*WHAT THE TASK REQUIRES*: Report every line of the listing below in which the string "assign" occurs.

*PROVIDED ENTRIES*:

┄┄┄┄┄┄

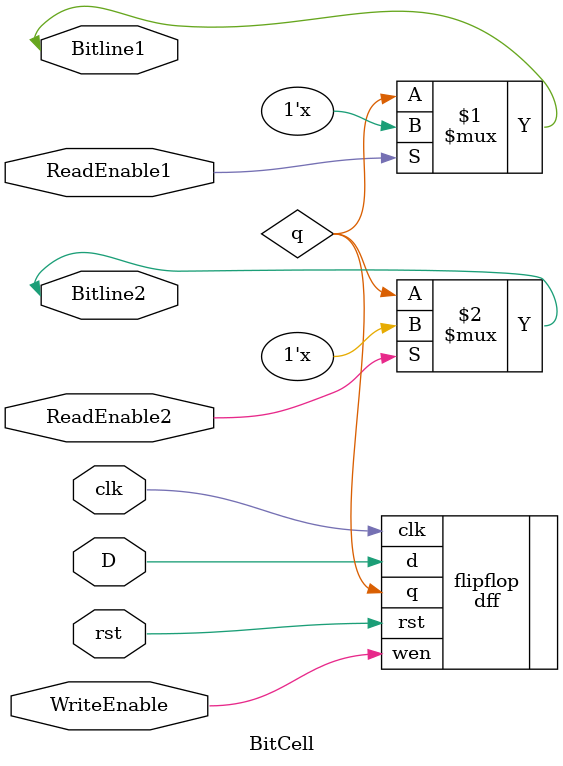
<source format=v>
module BitCell(clk, rst, D, WriteEnable, ReadEnable1, ReadEnable2, Bitline1, Bitline2);
	input clk;
	input rst;
	input D;
	input WriteEnable;
	input ReadEnable1;
	input ReadEnable2;
	inout Bitline1;
	inout Bitline2;
	
	wire q;
	
	dff flipflop(.q(q), .d(D), .wen(WriteEnable), .clk(clk), .rst(rst));
	assign Bitline1 = ReadEnable1 ? 1'bz : q;
	assign Bitline2 = ReadEnable2 ? 1'bz : q;
	
endmodule


</source>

┄┄┄┄┄┄

*TASK SOLUTION*:
	assign Bitline1 = ReadEnable1 ? 1'bz : q;
	assign Bitline2 = ReadEnable2 ? 1'bz : q;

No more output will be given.